*Task goal:* Copy everything from the line containing "pose: elev=13.2 azim=232.0" down to the line containing "Dot at: (254, 292)", renaming "roll" to "twist" and keeping everything else unchanged.

*Dataset records:*
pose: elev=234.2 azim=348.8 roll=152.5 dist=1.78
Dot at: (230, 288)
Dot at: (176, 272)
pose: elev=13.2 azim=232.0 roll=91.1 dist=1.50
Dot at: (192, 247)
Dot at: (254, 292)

---

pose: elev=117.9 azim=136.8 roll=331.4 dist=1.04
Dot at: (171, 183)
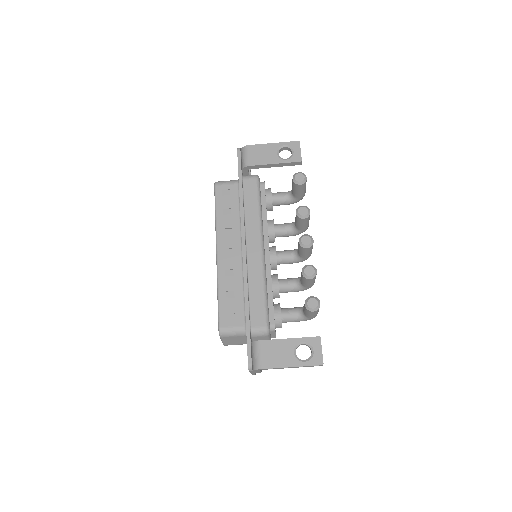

*Result of the exercise:*
pose: elev=13.2 azim=232.0 twist=91.1 dist=1.50
Dot at: (192, 247)
Dot at: (254, 292)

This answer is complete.